→ Data for analysis
*** Block opens ***
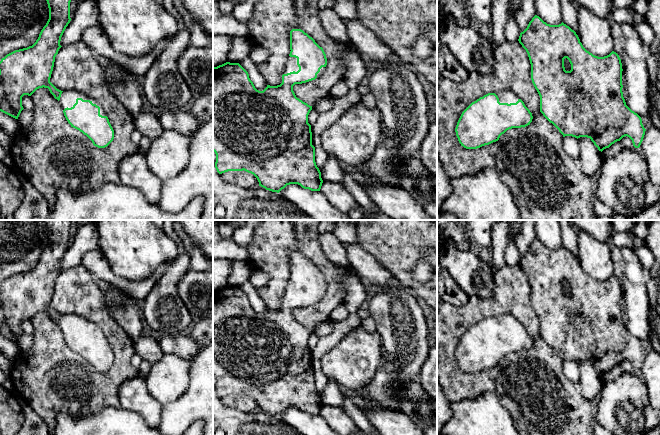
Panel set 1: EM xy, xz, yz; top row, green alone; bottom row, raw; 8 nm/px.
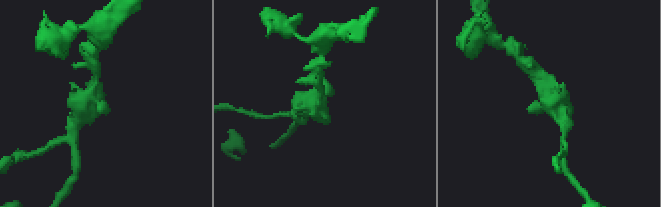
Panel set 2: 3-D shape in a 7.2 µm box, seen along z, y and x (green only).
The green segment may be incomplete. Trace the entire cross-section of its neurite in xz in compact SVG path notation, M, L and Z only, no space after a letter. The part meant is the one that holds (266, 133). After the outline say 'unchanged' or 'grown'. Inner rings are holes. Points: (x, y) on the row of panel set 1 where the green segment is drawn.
M301 29L290 31L290 54L286 62L282 83L263 91L255 88L248 72L239 63L226 62L213 67L213 151L216 154L215 168L219 174L228 171L246 171L253 174L259 186L279 193L287 185L298 184L304 189L320 191L323 180L315 162L315 147L312 145L311 125L308 115L312 106L296 97L293 86L319 77L327 65L326 54L315 40Z | grown

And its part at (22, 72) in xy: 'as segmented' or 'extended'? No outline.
extended

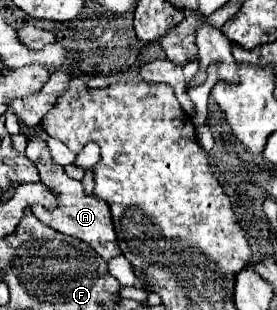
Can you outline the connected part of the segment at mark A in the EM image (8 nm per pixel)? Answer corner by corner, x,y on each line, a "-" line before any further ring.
40,136
30,138
28,146
26,146
26,156
38,166
40,180
58,199
54,210
46,210
46,208
42,208
42,204
34,204
32,206
34,216
42,224
46,224
46,226
50,226
50,228
54,228
54,230
58,230
58,232
62,232
66,236
74,236
74,238
84,240
86,244
96,248
96,252
104,260
120,256
122,252
120,252
118,242
116,242
116,234
114,234
114,226
112,226
112,216
110,216
110,206
104,200
96,198
96,196
86,196
81,181
68,178
68,174
64,172
64,166
58,166
58,164
52,162
44,138
40,138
*** Block closes ***
→ What this task involves
Transcribe all the data word for word; the images stay out.

→ Written reply
Panel set 1: EM xy, xz, yz; top row, green alone; bottom row, raw; 8 nm/px.
Panel set 2: 3-D shape in a 7.2 µm box, seen along z, y and x (green only).
The green segment may be incomplete. Trace the entire cross-section of its neurite in xz in compact SVG path notation, M, L and Z only, no space after a letter. The part meant is the one that holds (266, 133). After the outline say 'unchanged' or 'grown'. Inner rings are holes. Points: (x, y) on the row of panel set 1 where the green segment is drawn.
M301 29L290 31L290 54L286 62L282 83L263 91L255 88L248 72L239 63L226 62L213 67L213 151L216 154L215 168L219 174L228 171L246 171L253 174L259 186L279 193L287 185L298 184L304 189L320 191L323 180L315 162L315 147L312 145L311 125L308 115L312 106L296 97L293 86L319 77L327 65L326 54L315 40Z | grown

And its part at (22, 72) in xy: 'as segmented' or 'extended'? No outline.
extended

Can you outline the connected part of the segment at mark A in the EM image (8 nm per pixel)? Answer corner by corner, x,y on each line, a "-" line before any further ring.
40,136
30,138
28,146
26,146
26,156
38,166
40,180
58,199
54,210
46,210
46,208
42,208
42,204
34,204
32,206
34,216
42,224
46,224
46,226
50,226
50,228
54,228
54,230
58,230
58,232
62,232
66,236
74,236
74,238
84,240
86,244
96,248
96,252
104,260
120,256
122,252
120,252
118,242
116,242
116,234
114,234
114,226
112,226
112,216
110,216
110,206
104,200
96,198
96,196
86,196
81,181
68,178
68,174
64,172
64,166
58,166
58,164
52,162
44,138
40,138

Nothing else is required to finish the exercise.